PNNL

Abstract

The Southern Ocean has absorbed most of the excess heat associated with anthropogenic greenhouse gas emissions. Since Southern Ocean observations are sparse in certain regions and seasons, much of our knowledge of ocean heat uptake is based on climate model simulations. However, climate models still inadequately represent some properties of Southern Ocean clouds, and they have not identified the mechanisms by which clouds may affect SOHU. Here we use the ERA5 and JRA-55 reanalyses to assess the influence of clouds and other atmospheric processes on SOHU over the past 42 years. We find that years with the highest SOHU between 45-65°S are dominated by ocean heat uptake anomalies during winter and spring, but not during summer or fall. Winter and spring cloud cover are up to 7% higher when SOHU is up to 5.5 W/m2 higher than the seasonal mean, with the largest increases in the South Pacific Ocean. Clouds are also optically thicker. These changes in cloud properties increases downwelling longwave radiation, amplifying ocean heat uptake.
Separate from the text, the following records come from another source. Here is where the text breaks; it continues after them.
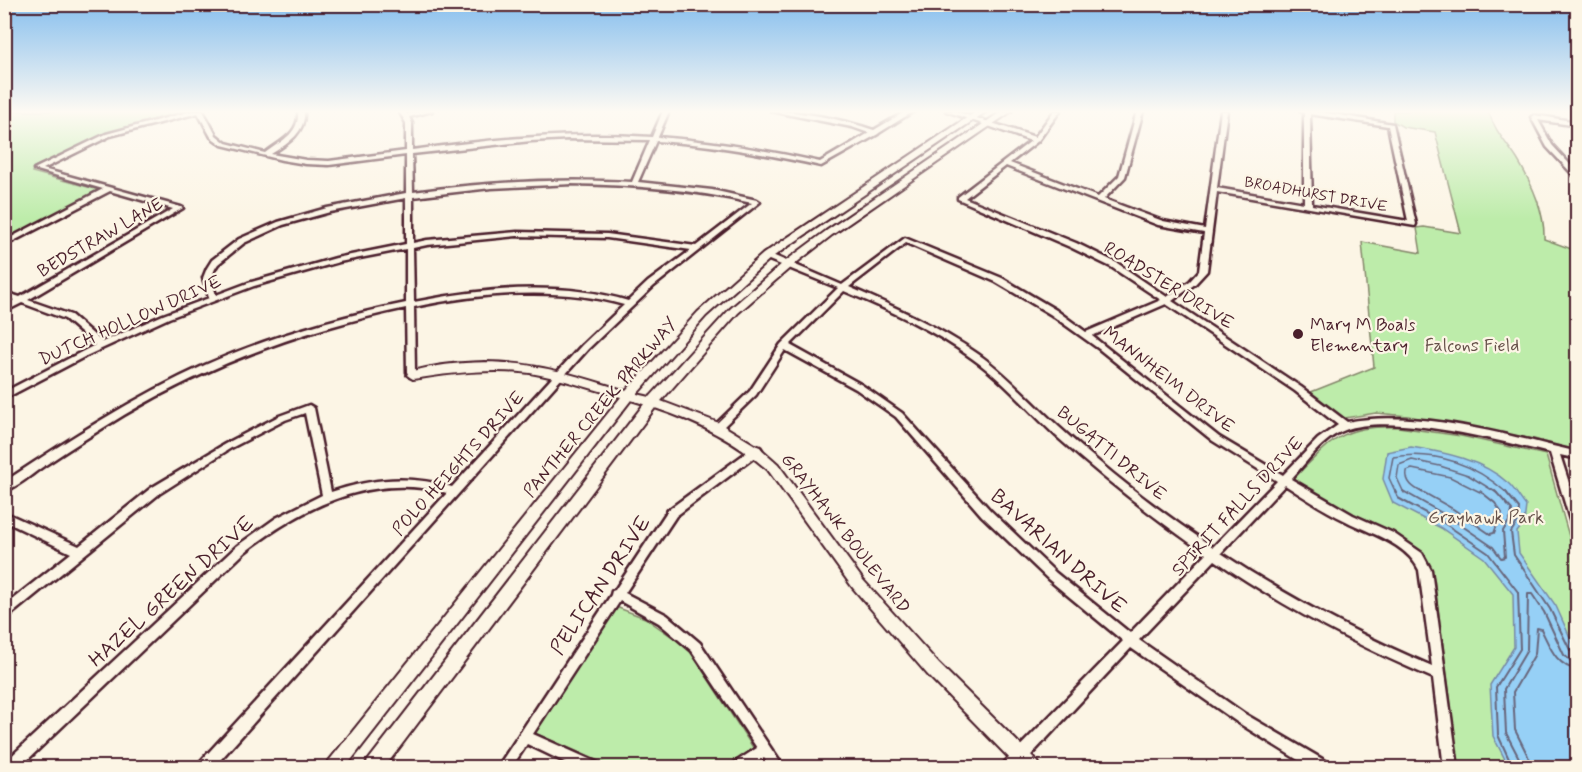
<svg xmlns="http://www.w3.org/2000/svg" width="1582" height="772" font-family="Mynerve,sans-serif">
	<rect width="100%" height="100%" fill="#fcf5e5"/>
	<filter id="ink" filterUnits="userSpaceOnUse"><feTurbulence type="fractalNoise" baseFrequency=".0167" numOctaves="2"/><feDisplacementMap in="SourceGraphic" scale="12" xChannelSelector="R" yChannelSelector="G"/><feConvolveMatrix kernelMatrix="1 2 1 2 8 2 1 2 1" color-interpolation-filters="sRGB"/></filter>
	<g filter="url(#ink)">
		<path fill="#bdecaa" stroke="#84866a" stroke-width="1.5" d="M17,111h176l-79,20 -80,36 -2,5 67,18 -94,51v-125z
			M1393,111h95c8,22 18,31 29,48 14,23 28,54 27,80l33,12v200l-43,-12 -126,-23 -32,-3 -31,5 -34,-26 63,-25 -12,-125 59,11 -4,-25 7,-1 37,6 -26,-101 -32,-5 -10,-6z
			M1398,427l63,9 85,19 28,99 3,1v212h-118l-25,-189 -6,-16 -18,-18 -75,-38 -43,-26c39,-38 47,-55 106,-53z
			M616,607l29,11 43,30 66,101 -27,18h-115l-77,-34z"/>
		<path fill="#96d0f6" stroke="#7889a5" stroke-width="1.5" d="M1411,447c33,5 72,13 97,36 7,6 12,16 18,23l-2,17 -7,9 2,21 37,53 21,47 -2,35 3,7 -1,72h-68l-16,-31 -3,-51 24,-38 -1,-53 -29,-36 -43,-30 -48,-25 -10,-24 4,-27z"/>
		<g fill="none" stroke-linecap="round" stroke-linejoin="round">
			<path stroke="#68667c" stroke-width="1.5" d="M1396,493l-7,-15 4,-21c42,-7 82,7 114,36
				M1404,493l-7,-15 2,-13 13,-5 28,6 28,9 29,18
				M1423,493c-9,-5 -18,-10 -16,-22l5,-2 38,8 32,16"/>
			<path stroke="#68667c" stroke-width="2" d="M1395,491l3,7 46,25 44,30 30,39 2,57 -24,38 2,48 15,33
				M1403,491l46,26 44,30 8,11 4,-1 -2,-26 8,-13 1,-8 -17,-19
				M1421,491l32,18 37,25 4,-1 8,-20 -7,-10 -15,-12
				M1505,491l14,17 -1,13 -7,11 3,23 36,54 20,41 8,3
				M1521,768l-1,-8 -14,-27 -2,-44 23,-39 1,-56h4l12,18 20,43 6,5 8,1
				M1530,768l-2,-12 -13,-26 -2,-38 22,-38 2,-26 4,1c9,18 15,37 37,41"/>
			<g stroke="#4a1f2b" stroke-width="5">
				<path id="street" d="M192,111h11l13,24 10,8 39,10c15,-12 35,-19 33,-42h6c2,22 -17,33 -33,43l35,6 23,1 77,-10v-28l-7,-12h6l2,3 13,-3h12l-23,6 3,6v27c79,-11 160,-19 240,-13l11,-26h6l-11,26c55,4 108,13 162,25l49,-29 -17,-6 -81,-16c32,0 73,9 103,19l32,-19h8l-35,22 -1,1 -57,32c-55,-12 -109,-22 -165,-25l-18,41 74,8 45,10 3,2 -106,84 -66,63 -375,419h-15l1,-5 248,-270c-75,-21 -145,14 -202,59l-226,216h-15v-5l233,-217 39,-28 46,-23 -17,-82 -20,7 -54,28 -72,46 -151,123 -4,1v-12l67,-53 -67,-32v-9l75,34 72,-58 74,-44 54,-28 30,-11 5,3 17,84c42,-14 79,-17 121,-5l130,-142 42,-40c-63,-19 -146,-12 -210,2l1,65 2,3 -4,3 -3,-1 -3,-5 -1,-64c-100,21 -194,55 -282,107 -26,16 -52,32 -77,49 -14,9 -28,22 -43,28v-10c65,-43 130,-85 201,-117 64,-28 132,-48 201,-62v-54l-67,13 -85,24 -85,32 -83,38 -82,43v-7l91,-47 -30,-26 -43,-16 -18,9v-6l10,-6 -10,-3v-5l16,5 153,-88 -63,-18 -106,55v-5l99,-52 -69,-20 72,-35zM198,113l13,24 11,8 60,15 24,4 23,1 77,-10v38l-79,15 -49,14 -39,17 -27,21 -5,8 -4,10 6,20 -46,17 -61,27 -31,-27 -43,-15 155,-92 -2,-1 -138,-38 67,-33zM567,139l83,1 -18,42c-74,-4 -147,0 -219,10l-1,-38 119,-13zM572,184c61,1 120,5 180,19l-56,43 -89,-12 -90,-2 -90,8 -14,3v-46l78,-9zM406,198v46l-70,14 -88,25 -32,12c-4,-13 -6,-20 2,-31l26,-21 39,-18 47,-13zM517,236l90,2 84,12 -43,32 -20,19c-66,-20 -146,-13 -214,1l-1,-54 14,-3z
					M946,111h9l80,26 19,-26h6l-22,30 -28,22 88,34 21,-21 18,-65h6l-18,66 -21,22 59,22 42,8 16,-118h6l-10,77 87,15v-90l-4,-2h15l78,13 23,100 -1,2 -198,-34 -10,79 -12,13 -23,17 129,86 46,35c70,-14 162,14 231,30v7l-18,-4 18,56v23l-4,-1 -1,-3 -23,-77c-49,-12 -159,-41 -205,-23 -22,8 -39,33 -54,49l62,36 40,18 29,20 9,17 27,198h-14l-11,-90c-77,-33 -150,-71 -218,-118l-76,80 106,74 84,49 1,5h-19l-74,-46 -106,-74 -112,120h-16l1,-5 119,-122 -75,-62 -66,-63 -86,-99 -40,-28 -71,-39 -29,45 -35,34h-6l-2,-2 2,-2 35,-34 31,-47 57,-56 -74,-30v-4h6l72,31 63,-47 97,40 54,32 30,22 75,-32 -50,-33 -41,-20 -112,-48v-2l73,-56zM1310,114l78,12 20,95 -96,-16zM1006,166l152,59 46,8 -5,38 -9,10 -23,16 -50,-34 -41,-20 -111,-45zM906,243l90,39 54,32 49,35 114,92 64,40 -64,66c-53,-35 -107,-77 -154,-120 -27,-24 -51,-52 -81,-73 -40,-28 -85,-48 -129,-67zM844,291c45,19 90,39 129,68 31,22 55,51 83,77 47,42 98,82 150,118l-76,79 -74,-60 -66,-63 -88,-97 -40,-28 -72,-40zM1166,304l129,87 43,34 -20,14 -35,36 -64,-38 -127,-101zM1285,485c20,13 40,26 61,36 25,13 60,22 73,49l13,96c-74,-31 -144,-69 -211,-113z
					M1534,115l44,7v4l-40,-6 14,25 26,28v7l-31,-33 -16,-30z
					M757,446l3,1 2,3 -2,3 -84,63 -51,77 42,22 33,28 84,125h-14l-6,-10 -13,10h-18l1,-5 23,-15 -65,-97 -33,-28 -39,-22 -87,133 65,29 1,5h-22l-50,-24 -16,24h-14l114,-173 1,-4 3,-1 53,-80 86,-63z"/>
			</g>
			<g stroke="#4a1f2b" stroke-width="4">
				<path id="secondary" d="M977,111h10l-216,147 -65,58 -69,78 13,3 80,-88 53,-46 43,-32 176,-120h10l-180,124 -41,32 -53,46 -77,88 58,22 41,25 18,16 85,116 76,84 99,98 3,6h-22l-92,-94 -74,-86 -85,-118c-33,-29 -70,-48 -113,-62l-271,360h-20l3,-6 277,-358 -13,-4 -286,368h-20l3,-6 293,-365c-30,-8 -60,-19 -91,-24 -39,-5 -79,0 -117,6l-6,-4 2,-3c39,-11 88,-13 128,-5 30,5 60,15 89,24l72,-79 65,-58z"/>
			</g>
			<use href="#street" fill="#fcf5e5" fill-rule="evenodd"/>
			<use href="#secondary" fill="#fcf5e5" fill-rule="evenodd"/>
		</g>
	</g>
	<linearGradient id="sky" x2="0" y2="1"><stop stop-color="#87bfee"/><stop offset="0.51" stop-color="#fefaf3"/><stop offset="1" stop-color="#fefaf3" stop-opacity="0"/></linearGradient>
	<rect width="1582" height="219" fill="url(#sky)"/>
	<circle fill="#4a1f2b" stroke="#fcf5e5" stroke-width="2" cx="1298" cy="334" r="6"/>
	<g text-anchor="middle" stroke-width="4.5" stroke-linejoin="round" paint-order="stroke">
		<g font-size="15" fill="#4a1f2b" stroke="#fcf5e5">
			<text transform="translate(1316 194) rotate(10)" y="5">BROADHURST DRIVE</text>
		</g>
		<g font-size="18" fill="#4a1f2b" stroke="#fcf5e5">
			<text transform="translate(100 237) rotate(-30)" y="6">BEDSTRAW LANE</text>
			<text transform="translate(1169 285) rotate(32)" y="6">ROADSTER DRIVE</text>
			<text transform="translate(130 320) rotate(-24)" y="6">DUTCH HOLLOW DRIVE</text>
			<text transform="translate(1169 379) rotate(38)" y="6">MANNHEIM DRIVE</text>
			<text transform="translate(600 407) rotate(-50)" y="6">PANTHER CREEK PARKWAY</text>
			<text transform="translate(1112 453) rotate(40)" y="6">BUGATTI DRIVE</text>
			<text transform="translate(458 463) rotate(-48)" y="6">POLO HEIGHTS DRIVE</text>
			<text transform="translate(1237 506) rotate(-47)" y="6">SPIRIT FALLS DRIVE</text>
			<text transform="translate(846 533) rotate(52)" y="6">GRAYHAWK BOULEVARD</text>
		</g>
		<g font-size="18" fill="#4a1f2b" stroke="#fcf5e5" text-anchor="start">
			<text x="1310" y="330">Mary M Boals<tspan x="1310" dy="21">Elementary</tspan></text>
		</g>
		<g font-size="18" fill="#67524b" stroke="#fcf5e5">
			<text x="1472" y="351">Falcons Field</text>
			<text x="1486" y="523">Grayhawk Park</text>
		</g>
		<g font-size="21" fill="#4a1f2b" stroke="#fcf5e5">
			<text transform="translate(1059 551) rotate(42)" y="7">BAVARIAN DRIVE</text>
			<text transform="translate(600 585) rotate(-56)" y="7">PELICAN DRIVE</text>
			<text transform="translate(171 591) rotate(-42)" y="7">HAZEL GREEN DRIVE</text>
		</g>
	</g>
	<rect width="1582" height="772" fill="none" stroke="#fcf5e5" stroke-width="24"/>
	<rect x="12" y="12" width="1558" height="748" fill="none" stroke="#4a1f2b" stroke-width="2" filter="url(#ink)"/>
</svg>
Cloud changes also increase heat uptake by maintaining a stable lower atmosphere, which suppresses turbulent heat fluxes out of the surface. Overall, we find that SOHU is likely not mediated by enhanced surface shortwave absorption over the observational time period. A better understanding of how atmospheric processes impact ocean heat uptake may help improve our understanding of ocean heat uptake mechanisms in the current generation of climate models.